→ **The data**

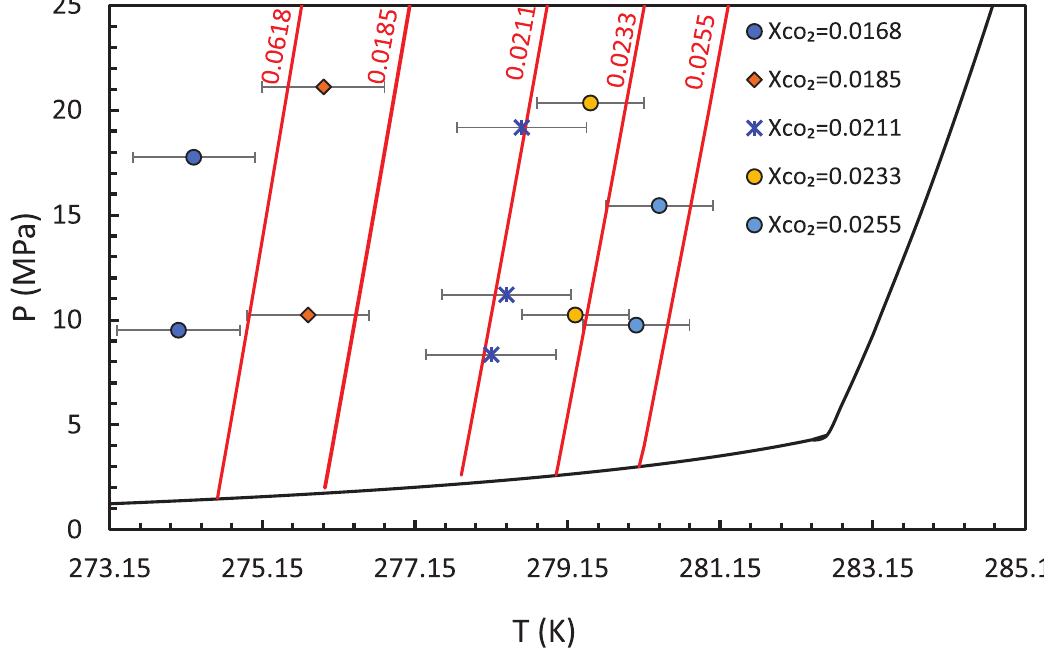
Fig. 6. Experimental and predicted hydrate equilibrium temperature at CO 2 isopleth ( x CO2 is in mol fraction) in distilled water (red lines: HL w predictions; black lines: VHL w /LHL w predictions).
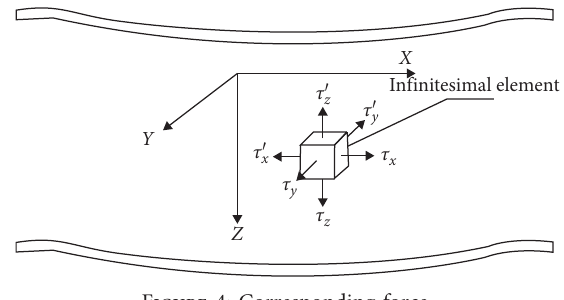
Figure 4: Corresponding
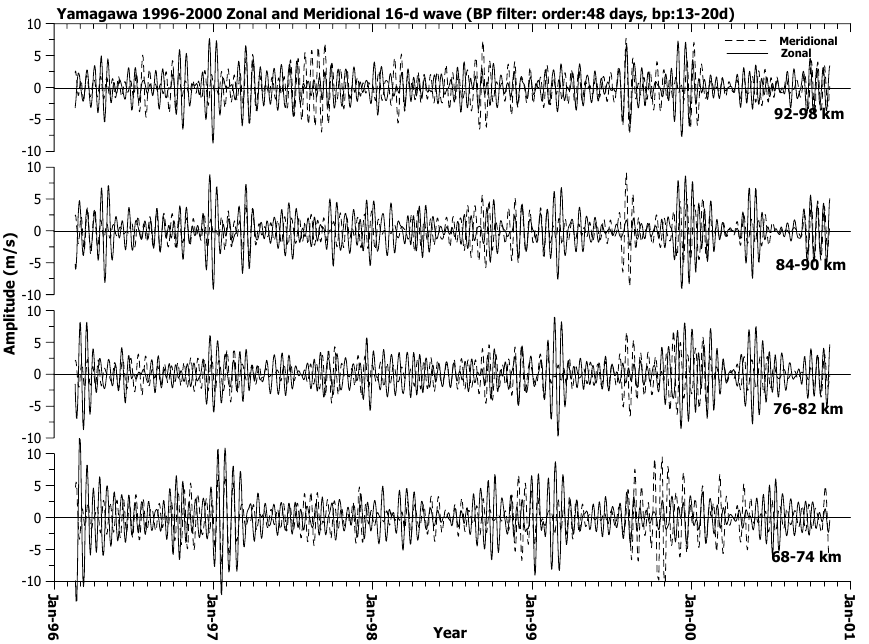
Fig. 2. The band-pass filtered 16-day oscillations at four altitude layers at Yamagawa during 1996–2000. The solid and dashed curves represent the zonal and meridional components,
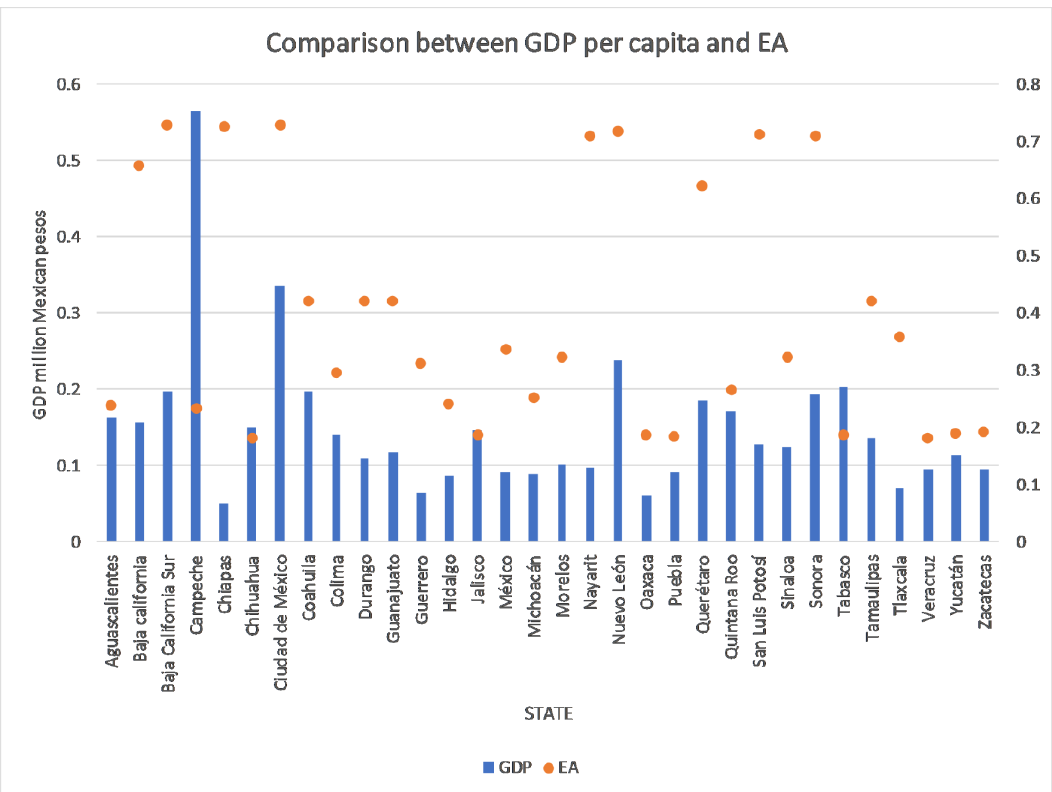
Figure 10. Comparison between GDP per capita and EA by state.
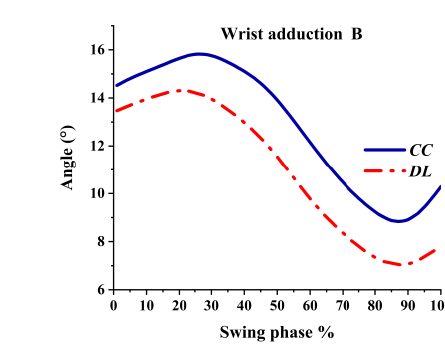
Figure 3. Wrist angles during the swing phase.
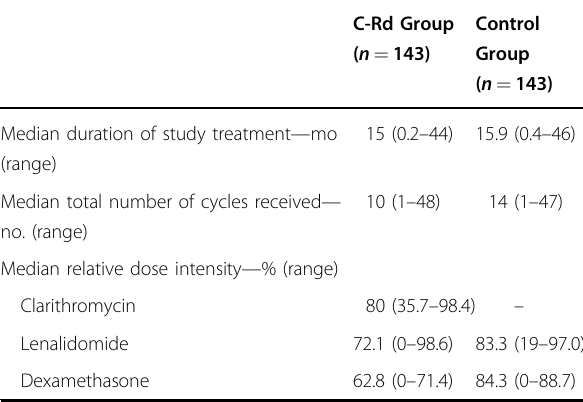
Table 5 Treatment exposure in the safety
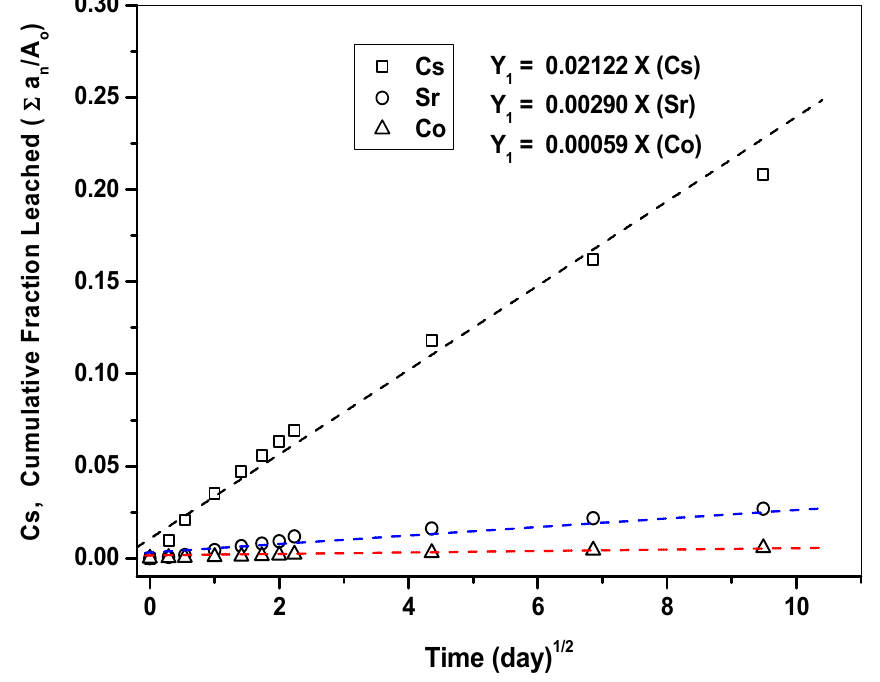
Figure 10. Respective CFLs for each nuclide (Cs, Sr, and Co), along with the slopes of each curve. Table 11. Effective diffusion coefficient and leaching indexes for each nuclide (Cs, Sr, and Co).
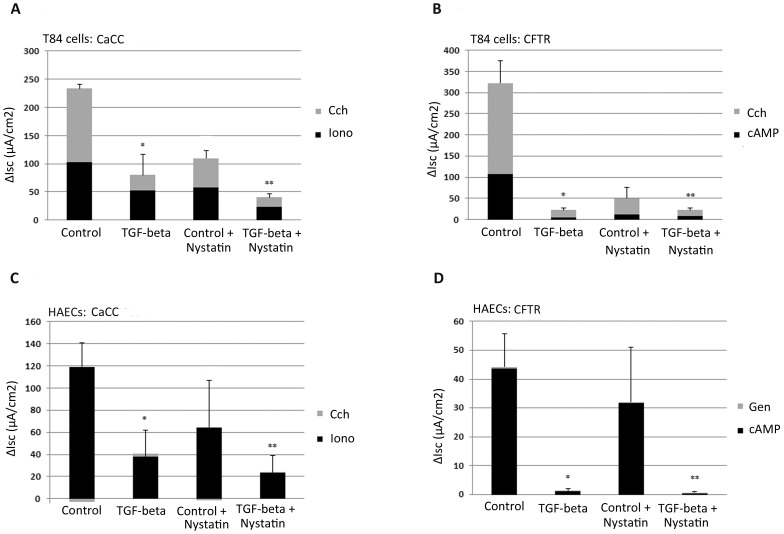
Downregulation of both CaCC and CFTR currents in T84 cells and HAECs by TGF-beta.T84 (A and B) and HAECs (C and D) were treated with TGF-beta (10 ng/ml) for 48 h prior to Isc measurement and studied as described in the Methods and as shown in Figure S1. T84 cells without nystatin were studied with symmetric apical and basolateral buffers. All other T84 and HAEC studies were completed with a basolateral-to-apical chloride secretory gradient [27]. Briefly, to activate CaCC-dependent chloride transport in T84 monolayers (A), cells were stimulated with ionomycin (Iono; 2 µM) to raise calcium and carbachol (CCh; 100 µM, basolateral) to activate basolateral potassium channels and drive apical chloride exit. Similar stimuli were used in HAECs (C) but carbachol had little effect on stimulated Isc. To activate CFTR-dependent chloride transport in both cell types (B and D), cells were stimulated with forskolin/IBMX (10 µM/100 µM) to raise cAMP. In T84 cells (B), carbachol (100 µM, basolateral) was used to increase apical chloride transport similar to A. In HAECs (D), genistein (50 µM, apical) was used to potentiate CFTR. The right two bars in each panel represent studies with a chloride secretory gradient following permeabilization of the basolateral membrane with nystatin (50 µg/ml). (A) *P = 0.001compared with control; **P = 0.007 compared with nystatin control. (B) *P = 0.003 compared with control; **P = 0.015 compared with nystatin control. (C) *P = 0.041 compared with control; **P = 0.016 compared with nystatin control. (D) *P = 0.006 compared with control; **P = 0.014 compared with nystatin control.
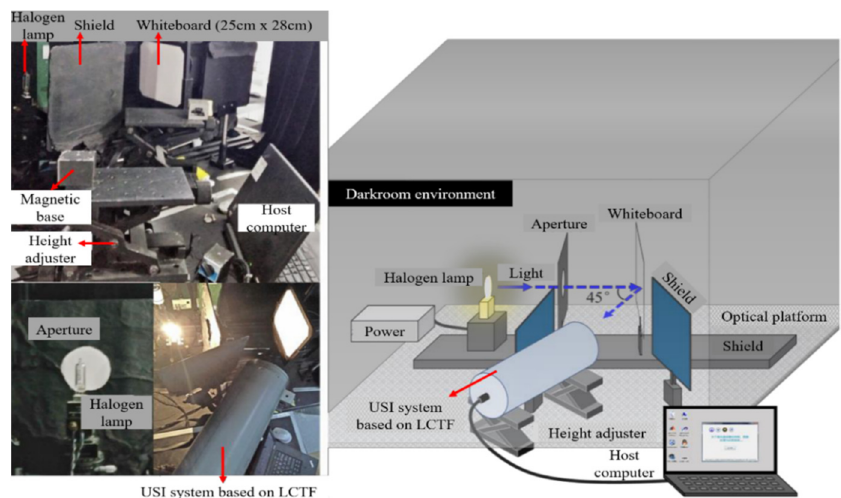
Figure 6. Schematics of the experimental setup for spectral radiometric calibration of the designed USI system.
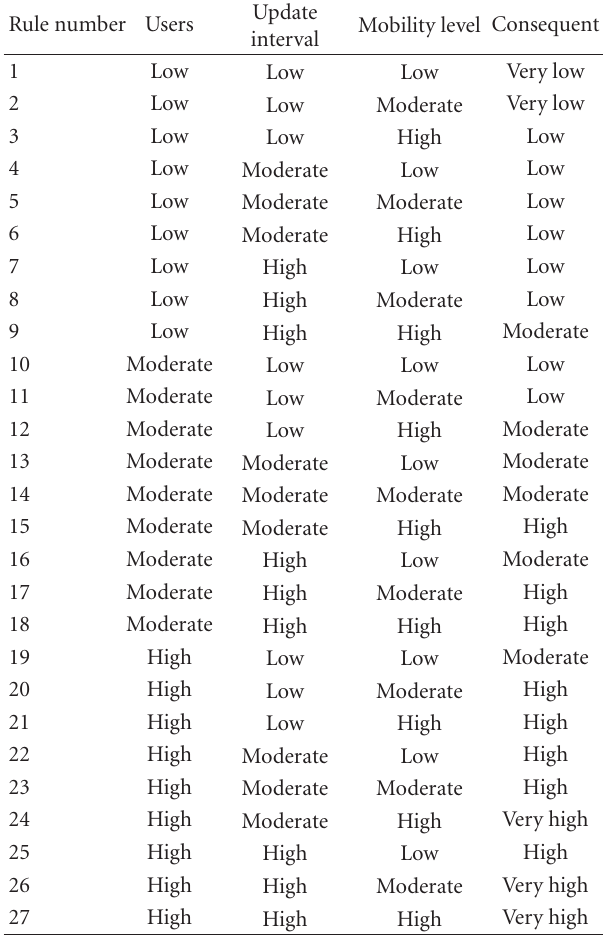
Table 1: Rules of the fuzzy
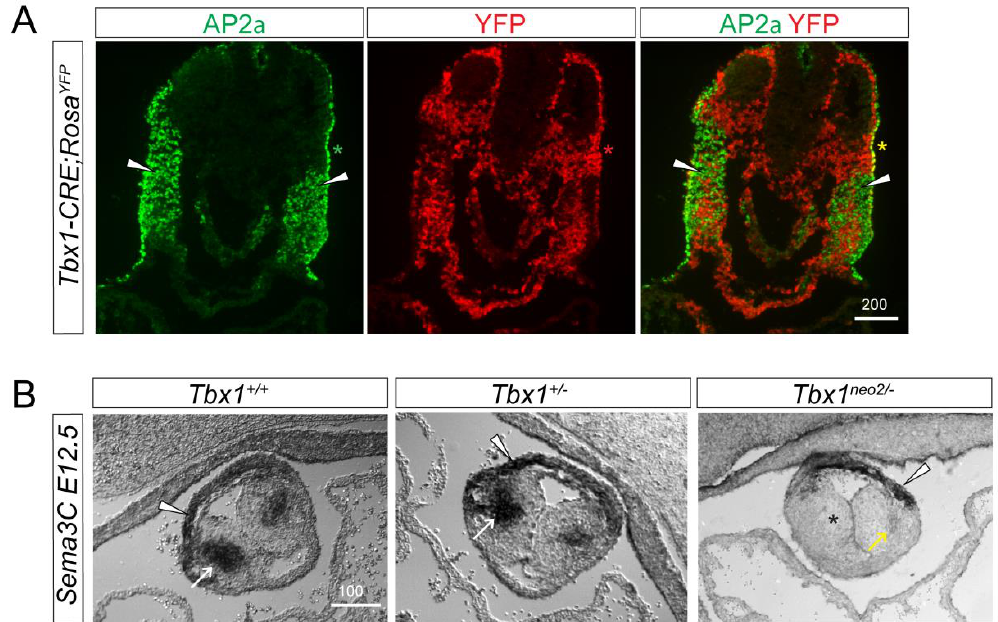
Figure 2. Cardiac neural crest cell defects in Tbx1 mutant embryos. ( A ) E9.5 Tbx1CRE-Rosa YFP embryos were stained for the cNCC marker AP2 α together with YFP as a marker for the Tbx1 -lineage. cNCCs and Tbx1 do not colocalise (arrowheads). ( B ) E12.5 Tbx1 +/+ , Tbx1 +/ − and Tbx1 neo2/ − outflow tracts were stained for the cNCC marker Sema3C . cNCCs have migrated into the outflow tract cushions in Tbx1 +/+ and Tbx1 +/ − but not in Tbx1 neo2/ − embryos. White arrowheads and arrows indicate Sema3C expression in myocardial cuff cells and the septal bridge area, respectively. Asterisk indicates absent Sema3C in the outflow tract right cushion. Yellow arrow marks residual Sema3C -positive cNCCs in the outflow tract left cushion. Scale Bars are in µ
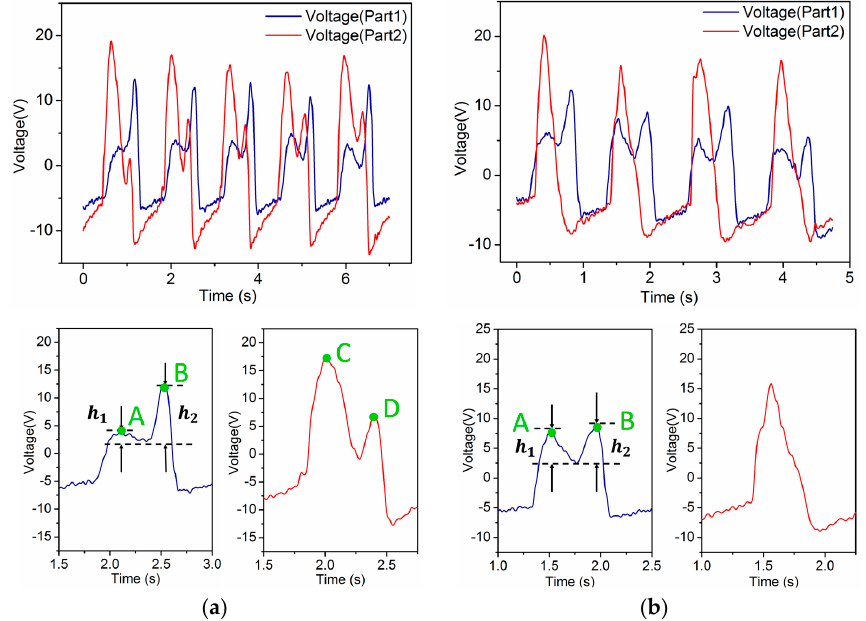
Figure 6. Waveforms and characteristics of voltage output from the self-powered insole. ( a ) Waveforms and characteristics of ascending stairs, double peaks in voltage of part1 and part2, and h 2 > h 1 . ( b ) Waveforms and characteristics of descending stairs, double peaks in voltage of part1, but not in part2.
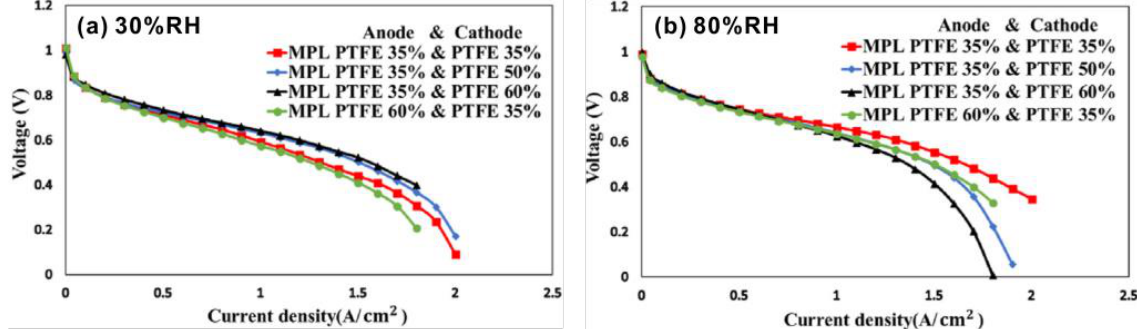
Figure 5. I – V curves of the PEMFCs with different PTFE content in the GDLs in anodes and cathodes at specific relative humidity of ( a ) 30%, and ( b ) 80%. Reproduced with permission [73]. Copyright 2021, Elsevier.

→ **Assigned task**
The lines to copy are those in the records above containing the word "during".

→ **Exercise answer**
Fig. 2. The band-pass filtered 16-day oscillations at four altitude layers at Yamagawa during 1996–2000. The solid and dashed curves represent the zonal and meridional components,
Figure 3. Wrist angles during the swing phase.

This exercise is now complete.